→ **Instruction**: Starting at the line with "Transfers: 52 -> 211", return every line through the final one of the data, word for word. Pictures stay out.

→ **Source records**:
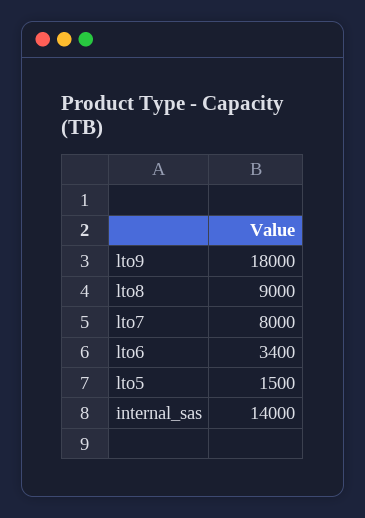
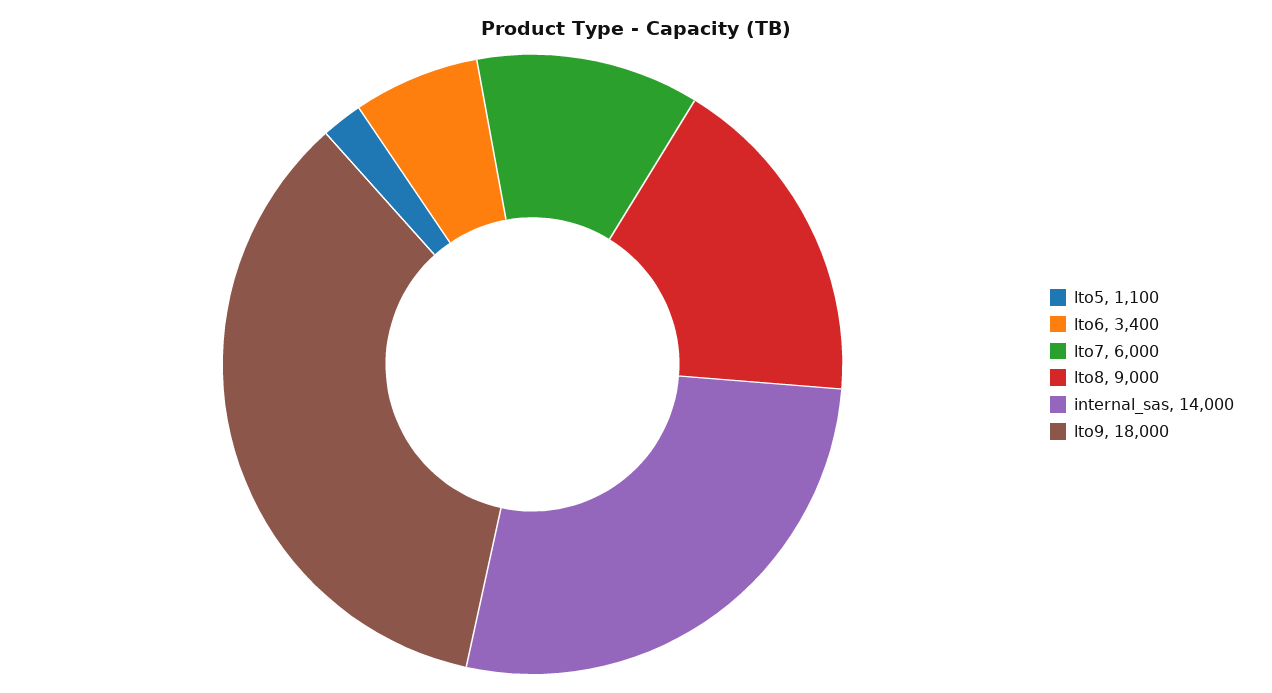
lto7: 8000 -> 6000
lto5: 1500 -> 1100

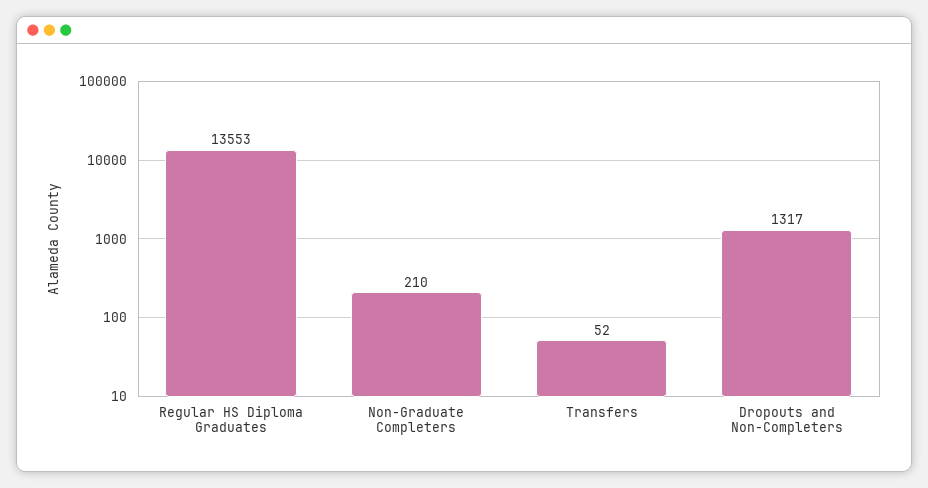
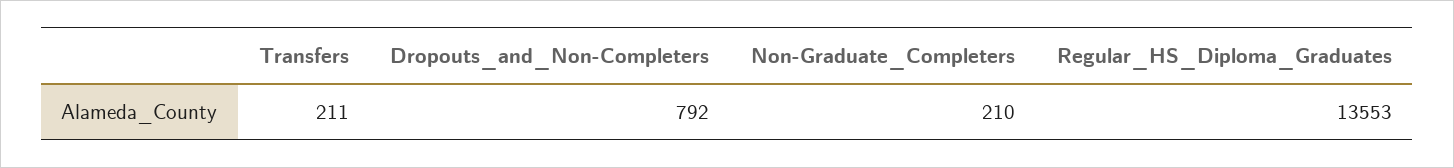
Transfers: 52 -> 211
Dropouts and Non-Completers: 1317 -> 792

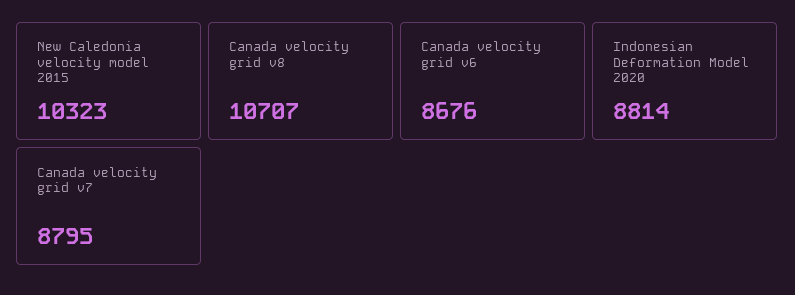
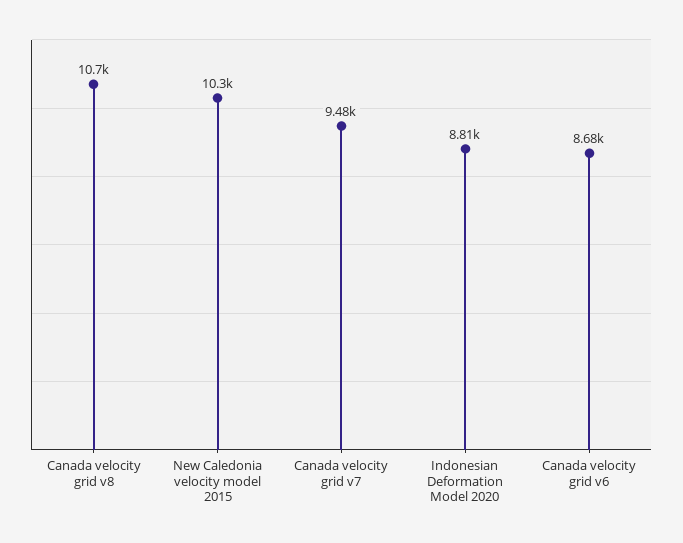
Canada velocity grid v7: 8795 -> 9480

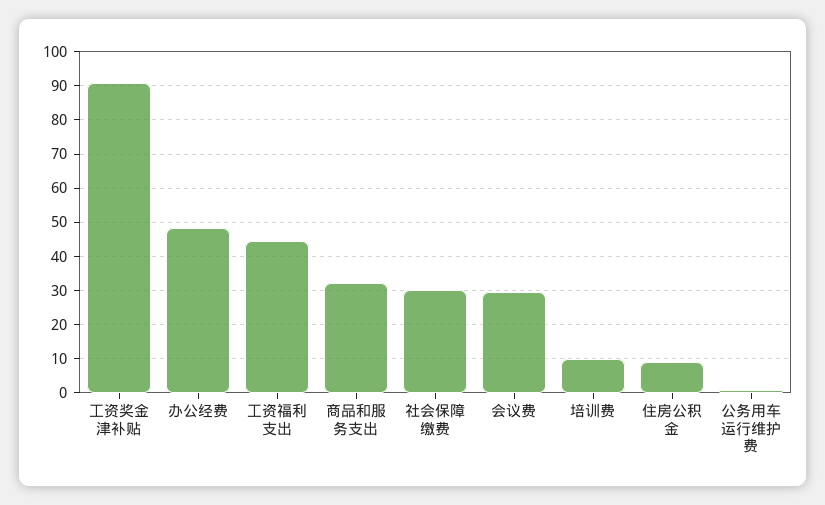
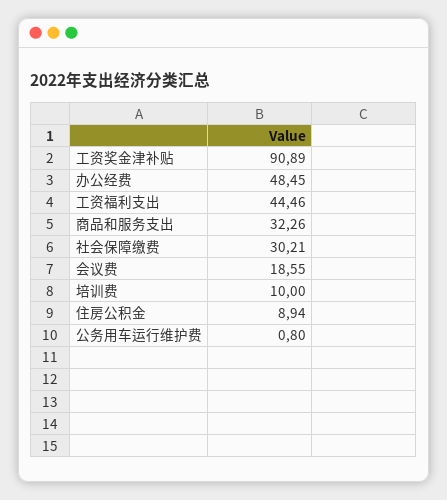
会议费: 30 -> 18.55

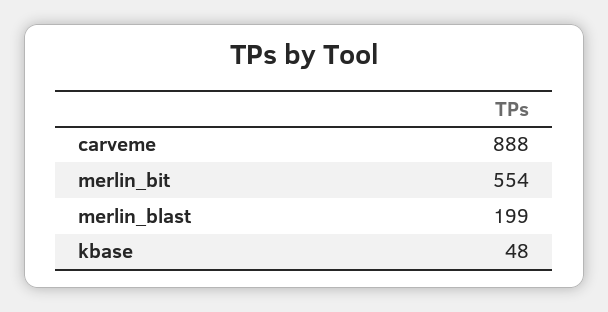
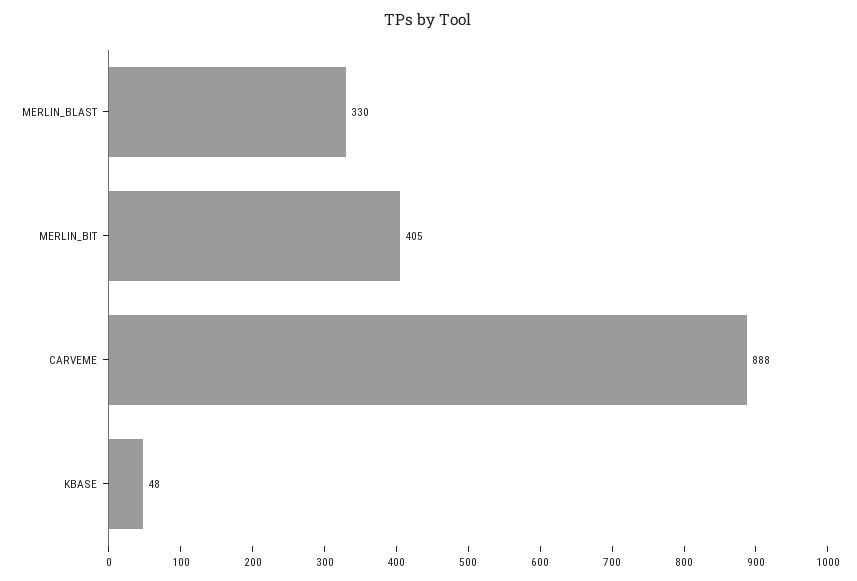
merlin_bit: 554 -> 405
merlin_blast: 199 -> 330

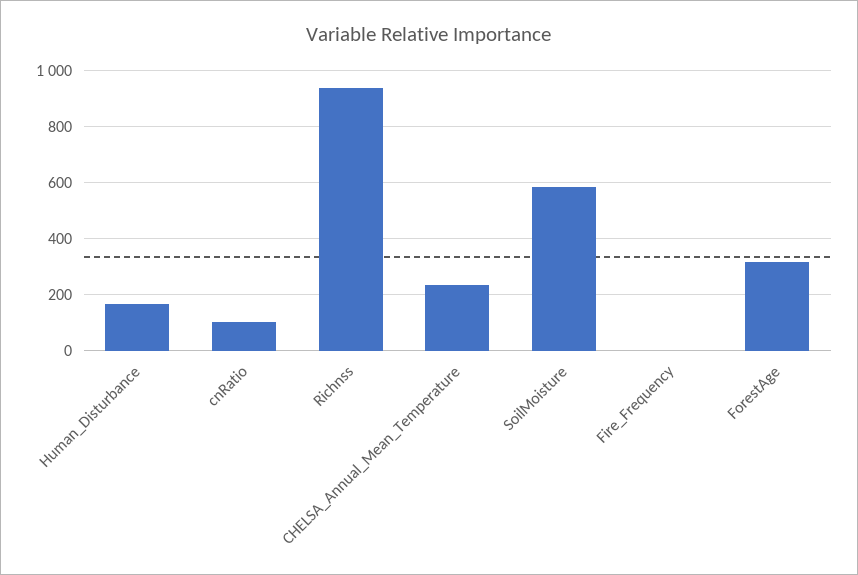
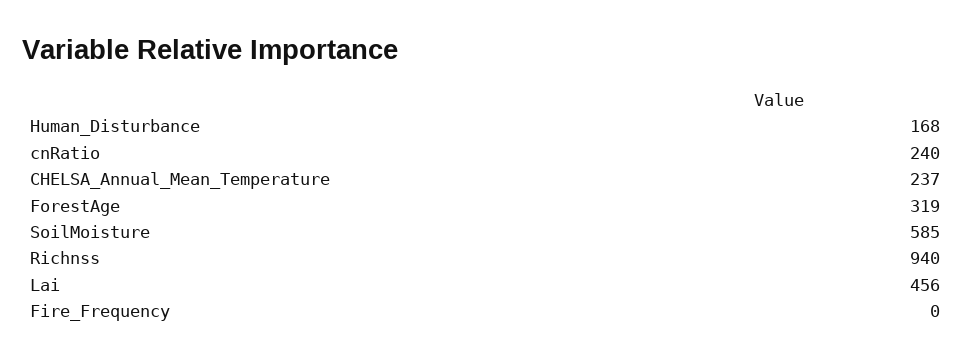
cnRatio: 100 -> 240
Lai: none -> 456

→ **Exercise output**:
Transfers: 52 -> 211
Dropouts and Non-Completers: 1317 -> 792

Canada velocity grid v7: 8795 -> 9480

会议费: 30 -> 18.55

merlin_bit: 554 -> 405
merlin_blast: 199 -> 330

cnRatio: 100 -> 240
Lai: none -> 456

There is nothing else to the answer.